Koresponden Koranmerah [Jumat, 28/6]


Sejumlah Staf Camat Pujut mendatangi Polres Lombok Tengah Dan Bawaslu Lombok Tengah, Jumat [28/6].

Kedatangan mereka untuk melakukan klarifikasi kepada kedua lembaga tersebut terkait laporan yang sebelumnya dilayangkan oleh Koalisi Pencari Keadilan [KAPEK] Lombok Tengah terhadap dugaan penemuan dokumen CI dan CI Plano berhologram yang disebut ditemukan di kantor camat Pujut.

Staf Camat Pujut marah dan merasa difitnah oleh aduan atau laporan KAPEK Loteng tersebut. Karena diantara mereka merasa tidak pernah memberikan dokumen apapun kepada KAPEK Lombok Tengah yang menjadi bahan untuk mengadukan atau melaporkan penemuan dokumen tersebut.

” Kami ingin mengkonfirmasi siapa yang dimaksud staf camat yang di berita itu. tolong tunjukkan namanya kalau ada. Diantara kami tidak ada yang memberikan dokumen apapun ke KAPEK Loteng,” kata Lalu Guntur, salah satu staf camat di Polres Lombok Tengah.

Lalu Guntur mengemukakan bahwa pengaduan dan laporan KAPEK Loteng tersebut mengandung unsur fitnah. Karena selain tidak menyebut nama staf Pujut tapi juga membawa dampak negatif bagi instansi pemerintahan kecamatan Pujut.

” Bisa saja, ada orang yang mengaku staf camat Pujut. Atau sengaja menyebutkan ditemukan di kantor camat Pujut,” sergahnya.

Di Mapolres, petugas di Polres Lombok Tengah mengarahkan agar terlebih dahulu bersurat secara resmi terkait dengan adanya hearing terhadap persoalan dokumen C1 dan C1 Plano ini. Selain itu Petugas Polres Loteng juga menyatakan aduan tersebut sudah di Bawaslu.

Mendengar penjelasan itu, Mereka kemudian bergerak ke kantor Bawaslu Lombok Tengah. Disana mereka diterima oleh komisioner Bawaslu dan staf. Disana mereka meminta kejelasan terhadap pelaporan yang menyangkutkan nama Staf kecamatan Pujut. Namun oleh Komisioner Bawaslu, mereka dijawab bahwa pelaporan tersebut sudah diterima namun masih dalam tahap koordinasi.

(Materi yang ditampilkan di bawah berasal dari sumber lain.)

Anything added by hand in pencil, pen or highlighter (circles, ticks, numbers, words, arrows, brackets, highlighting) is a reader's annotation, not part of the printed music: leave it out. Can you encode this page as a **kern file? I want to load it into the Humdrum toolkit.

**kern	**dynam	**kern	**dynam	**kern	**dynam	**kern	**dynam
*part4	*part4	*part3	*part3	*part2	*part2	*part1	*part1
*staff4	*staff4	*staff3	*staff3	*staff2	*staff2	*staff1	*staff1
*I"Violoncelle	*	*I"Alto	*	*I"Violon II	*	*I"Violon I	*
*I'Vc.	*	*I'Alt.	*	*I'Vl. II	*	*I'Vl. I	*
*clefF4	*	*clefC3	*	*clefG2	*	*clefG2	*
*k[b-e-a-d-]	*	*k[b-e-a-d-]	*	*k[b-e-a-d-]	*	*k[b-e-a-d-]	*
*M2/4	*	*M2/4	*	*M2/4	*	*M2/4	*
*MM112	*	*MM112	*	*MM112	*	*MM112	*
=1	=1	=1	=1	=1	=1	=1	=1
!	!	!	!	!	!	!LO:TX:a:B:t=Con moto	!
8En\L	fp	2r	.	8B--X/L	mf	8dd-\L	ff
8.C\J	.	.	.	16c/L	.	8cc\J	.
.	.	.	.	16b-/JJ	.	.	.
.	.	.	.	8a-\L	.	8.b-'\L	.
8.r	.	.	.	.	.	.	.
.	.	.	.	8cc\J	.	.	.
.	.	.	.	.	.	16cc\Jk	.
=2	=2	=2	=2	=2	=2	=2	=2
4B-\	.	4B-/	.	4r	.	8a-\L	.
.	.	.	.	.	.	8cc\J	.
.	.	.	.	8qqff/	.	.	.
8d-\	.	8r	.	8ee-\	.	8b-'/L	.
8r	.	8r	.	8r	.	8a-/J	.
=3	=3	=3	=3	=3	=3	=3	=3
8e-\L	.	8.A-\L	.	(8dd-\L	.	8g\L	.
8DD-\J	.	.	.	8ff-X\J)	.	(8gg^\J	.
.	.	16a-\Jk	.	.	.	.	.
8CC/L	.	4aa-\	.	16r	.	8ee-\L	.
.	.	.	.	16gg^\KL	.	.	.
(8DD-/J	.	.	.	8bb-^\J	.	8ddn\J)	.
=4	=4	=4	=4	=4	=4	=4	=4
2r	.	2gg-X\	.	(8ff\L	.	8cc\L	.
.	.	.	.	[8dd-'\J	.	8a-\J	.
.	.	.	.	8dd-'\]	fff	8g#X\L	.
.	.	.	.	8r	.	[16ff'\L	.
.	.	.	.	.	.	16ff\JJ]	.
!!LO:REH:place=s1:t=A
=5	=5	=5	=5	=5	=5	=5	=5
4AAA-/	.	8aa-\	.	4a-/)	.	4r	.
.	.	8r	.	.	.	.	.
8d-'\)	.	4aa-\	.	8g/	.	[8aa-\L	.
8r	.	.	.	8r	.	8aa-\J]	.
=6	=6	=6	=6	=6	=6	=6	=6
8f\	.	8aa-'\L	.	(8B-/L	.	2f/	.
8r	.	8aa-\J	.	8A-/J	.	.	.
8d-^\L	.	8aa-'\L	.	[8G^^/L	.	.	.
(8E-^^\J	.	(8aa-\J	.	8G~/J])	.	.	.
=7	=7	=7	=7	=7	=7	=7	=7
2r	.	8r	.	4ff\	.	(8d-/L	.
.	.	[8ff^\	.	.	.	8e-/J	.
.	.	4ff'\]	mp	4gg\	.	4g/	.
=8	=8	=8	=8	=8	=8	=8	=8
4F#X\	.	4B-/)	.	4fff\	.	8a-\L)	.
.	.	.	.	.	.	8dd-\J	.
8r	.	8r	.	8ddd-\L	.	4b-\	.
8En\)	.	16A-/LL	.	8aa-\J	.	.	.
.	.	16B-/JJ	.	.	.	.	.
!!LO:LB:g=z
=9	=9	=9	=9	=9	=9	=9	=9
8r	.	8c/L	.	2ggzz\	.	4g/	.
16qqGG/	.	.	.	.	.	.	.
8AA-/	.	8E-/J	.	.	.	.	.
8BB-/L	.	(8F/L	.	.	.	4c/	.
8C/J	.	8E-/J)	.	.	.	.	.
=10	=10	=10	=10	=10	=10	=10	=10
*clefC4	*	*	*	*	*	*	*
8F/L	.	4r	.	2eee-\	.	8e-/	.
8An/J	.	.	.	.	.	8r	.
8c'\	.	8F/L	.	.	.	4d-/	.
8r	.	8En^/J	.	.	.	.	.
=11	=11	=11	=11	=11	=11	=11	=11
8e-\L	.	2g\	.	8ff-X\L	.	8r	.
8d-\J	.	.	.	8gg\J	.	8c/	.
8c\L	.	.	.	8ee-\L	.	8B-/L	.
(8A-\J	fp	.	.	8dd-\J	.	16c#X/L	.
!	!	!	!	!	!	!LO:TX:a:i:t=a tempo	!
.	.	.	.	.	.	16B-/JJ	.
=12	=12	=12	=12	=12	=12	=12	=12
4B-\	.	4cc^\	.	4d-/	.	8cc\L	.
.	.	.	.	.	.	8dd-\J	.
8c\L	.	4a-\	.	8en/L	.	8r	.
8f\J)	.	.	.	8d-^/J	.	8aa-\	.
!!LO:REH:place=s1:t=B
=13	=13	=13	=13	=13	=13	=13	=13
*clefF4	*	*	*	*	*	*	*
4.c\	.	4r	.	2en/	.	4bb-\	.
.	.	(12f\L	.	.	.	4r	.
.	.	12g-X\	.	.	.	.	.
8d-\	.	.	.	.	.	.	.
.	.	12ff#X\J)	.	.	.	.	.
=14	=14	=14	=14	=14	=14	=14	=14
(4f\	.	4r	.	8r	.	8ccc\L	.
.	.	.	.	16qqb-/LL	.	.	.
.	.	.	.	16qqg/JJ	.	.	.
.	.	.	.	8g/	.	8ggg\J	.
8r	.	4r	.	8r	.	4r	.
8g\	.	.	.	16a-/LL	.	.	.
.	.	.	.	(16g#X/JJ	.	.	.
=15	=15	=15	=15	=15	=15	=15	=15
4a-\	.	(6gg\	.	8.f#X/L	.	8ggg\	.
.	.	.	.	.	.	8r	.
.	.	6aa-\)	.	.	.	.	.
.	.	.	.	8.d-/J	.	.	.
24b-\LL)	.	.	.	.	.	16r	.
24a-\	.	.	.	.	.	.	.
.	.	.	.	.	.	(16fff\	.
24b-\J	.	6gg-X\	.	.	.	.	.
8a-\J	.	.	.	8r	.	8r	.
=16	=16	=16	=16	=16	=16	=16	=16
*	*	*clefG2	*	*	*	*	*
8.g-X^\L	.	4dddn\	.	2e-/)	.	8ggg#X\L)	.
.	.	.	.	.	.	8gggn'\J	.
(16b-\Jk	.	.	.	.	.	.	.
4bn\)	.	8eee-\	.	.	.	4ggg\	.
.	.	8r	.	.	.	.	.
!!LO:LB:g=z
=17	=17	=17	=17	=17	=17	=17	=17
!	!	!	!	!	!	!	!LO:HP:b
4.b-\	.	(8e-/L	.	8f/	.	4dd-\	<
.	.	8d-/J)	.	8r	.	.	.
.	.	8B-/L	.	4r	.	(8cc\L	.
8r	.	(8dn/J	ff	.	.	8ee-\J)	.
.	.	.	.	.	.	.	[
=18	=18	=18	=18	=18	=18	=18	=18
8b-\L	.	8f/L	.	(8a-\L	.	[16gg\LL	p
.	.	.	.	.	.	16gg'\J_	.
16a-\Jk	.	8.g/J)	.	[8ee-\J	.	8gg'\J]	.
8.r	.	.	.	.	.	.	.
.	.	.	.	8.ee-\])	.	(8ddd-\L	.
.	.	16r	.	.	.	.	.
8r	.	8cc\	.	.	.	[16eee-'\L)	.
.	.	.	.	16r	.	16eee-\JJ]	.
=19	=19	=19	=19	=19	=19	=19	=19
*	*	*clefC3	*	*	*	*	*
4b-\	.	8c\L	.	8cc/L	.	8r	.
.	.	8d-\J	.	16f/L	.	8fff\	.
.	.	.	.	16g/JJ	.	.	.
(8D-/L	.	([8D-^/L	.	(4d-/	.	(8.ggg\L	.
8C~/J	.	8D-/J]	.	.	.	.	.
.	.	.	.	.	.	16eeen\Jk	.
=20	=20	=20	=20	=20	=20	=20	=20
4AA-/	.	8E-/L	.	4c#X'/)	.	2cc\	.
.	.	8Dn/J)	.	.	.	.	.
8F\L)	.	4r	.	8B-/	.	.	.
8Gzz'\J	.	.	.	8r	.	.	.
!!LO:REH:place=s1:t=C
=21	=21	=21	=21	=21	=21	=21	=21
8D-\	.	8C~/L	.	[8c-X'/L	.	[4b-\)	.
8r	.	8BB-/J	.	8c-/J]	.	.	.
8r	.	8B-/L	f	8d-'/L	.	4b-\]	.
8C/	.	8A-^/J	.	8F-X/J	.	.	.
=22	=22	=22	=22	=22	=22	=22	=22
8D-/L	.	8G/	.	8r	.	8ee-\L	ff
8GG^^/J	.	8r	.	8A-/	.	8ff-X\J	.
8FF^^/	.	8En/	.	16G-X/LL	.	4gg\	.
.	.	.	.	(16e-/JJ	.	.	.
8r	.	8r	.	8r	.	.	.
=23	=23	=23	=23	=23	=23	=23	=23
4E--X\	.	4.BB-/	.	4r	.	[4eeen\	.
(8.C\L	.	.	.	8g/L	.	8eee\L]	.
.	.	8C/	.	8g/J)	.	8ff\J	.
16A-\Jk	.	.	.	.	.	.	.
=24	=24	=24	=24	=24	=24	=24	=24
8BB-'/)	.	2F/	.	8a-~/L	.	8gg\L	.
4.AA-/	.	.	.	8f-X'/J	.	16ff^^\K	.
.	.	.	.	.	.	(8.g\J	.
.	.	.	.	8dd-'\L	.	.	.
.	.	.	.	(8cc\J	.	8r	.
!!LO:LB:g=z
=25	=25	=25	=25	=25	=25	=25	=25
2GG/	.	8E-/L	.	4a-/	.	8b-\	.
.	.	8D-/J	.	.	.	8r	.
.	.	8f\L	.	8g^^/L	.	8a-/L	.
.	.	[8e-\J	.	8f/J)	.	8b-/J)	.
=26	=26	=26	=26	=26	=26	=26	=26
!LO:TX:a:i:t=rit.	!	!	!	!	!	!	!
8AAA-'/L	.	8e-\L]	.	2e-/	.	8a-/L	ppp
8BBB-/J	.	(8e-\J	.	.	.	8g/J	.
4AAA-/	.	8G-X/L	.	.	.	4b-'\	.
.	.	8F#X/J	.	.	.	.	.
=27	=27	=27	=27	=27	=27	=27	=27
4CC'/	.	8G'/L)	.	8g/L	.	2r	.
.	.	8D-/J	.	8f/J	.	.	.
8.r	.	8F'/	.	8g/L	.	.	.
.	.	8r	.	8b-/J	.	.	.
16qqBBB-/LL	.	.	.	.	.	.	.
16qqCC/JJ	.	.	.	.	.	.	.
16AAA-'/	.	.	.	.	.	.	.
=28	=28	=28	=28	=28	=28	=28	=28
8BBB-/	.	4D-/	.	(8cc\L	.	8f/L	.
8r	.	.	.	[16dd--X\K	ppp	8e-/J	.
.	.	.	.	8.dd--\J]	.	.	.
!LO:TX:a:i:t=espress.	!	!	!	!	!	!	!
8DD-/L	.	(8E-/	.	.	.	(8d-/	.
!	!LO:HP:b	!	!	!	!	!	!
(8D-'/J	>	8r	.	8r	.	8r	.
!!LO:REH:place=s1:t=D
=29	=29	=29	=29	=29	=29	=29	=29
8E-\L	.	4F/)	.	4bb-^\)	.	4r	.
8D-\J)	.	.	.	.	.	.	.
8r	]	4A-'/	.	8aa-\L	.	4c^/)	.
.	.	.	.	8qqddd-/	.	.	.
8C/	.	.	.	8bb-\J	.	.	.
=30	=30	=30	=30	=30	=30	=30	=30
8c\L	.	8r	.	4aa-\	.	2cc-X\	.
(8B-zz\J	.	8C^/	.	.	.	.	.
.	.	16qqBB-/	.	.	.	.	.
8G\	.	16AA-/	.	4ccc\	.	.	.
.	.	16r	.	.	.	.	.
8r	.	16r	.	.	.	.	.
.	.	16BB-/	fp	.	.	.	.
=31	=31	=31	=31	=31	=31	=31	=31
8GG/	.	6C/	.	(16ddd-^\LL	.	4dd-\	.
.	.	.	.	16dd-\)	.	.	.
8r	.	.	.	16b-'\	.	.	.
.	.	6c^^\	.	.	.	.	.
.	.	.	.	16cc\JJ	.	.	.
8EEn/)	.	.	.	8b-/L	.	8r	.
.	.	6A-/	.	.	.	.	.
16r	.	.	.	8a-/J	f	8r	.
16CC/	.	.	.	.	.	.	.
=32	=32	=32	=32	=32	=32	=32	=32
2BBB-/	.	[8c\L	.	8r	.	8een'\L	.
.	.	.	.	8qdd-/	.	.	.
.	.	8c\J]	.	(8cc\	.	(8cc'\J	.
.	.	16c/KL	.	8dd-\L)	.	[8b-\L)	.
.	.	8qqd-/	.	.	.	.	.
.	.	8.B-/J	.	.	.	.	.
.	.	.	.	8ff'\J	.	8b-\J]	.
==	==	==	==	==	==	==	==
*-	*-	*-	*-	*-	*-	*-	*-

Sementara itu, Lalu Suharto, salah seorang staf Pujut menyatakan bahwa perkataan bahwa penemuan dokumen di Kecamatan Pujut harus dicabut dan dipertanggung jawabkan oleh KAPEK Loteng. Karena tidak ada penemuan tersebut.

” Tidak ada penemuan tersebut. KAPEK Loteng harus mempertanggung jawabkan tuduhannya itu karena menyebut menemukan di kantor camat Pujut. Bisa saja dokumen itu dibawa darimana, lalu mengaku ditemukan di kantor Camat Pujut, Numpang lokus kantor Camat. Nama baik kami ini jadi taruhan, sementara PPK juga berkantor lingkungan itu juga,” tandas Suharto.

Sedangkan Camat Pujut Lalu Sungkul yang menyusul stafnya ke Polres dan Bawaslu menegaskan pihaknya kaget dengan penyebutan dugaan penemuan dokumen C1 dan C1 Plano itu di kantor Camat. Apalagi katanya ada tanda tangan saksi dan bisa menggelumbangkan suara.

” Jadi tidak benar berita yang beredar tersebut. itu kan kosong. itu form saja. Tidak ada tulisan kecamatan Pujut. Sekali lagi, Ini kan berdampak negatif bagi instansi pemerintahan Pujut,” tandas Sungkul.

Sungkul juga menegaskan, jika ada penemuan atau pengambilan Dokumen tersebutm, harusnya KAPEK Loteng berkoordinasi ke kantor camat terlebih dahulu, bukan tiba tiba mempublikasi dan melaporkannya.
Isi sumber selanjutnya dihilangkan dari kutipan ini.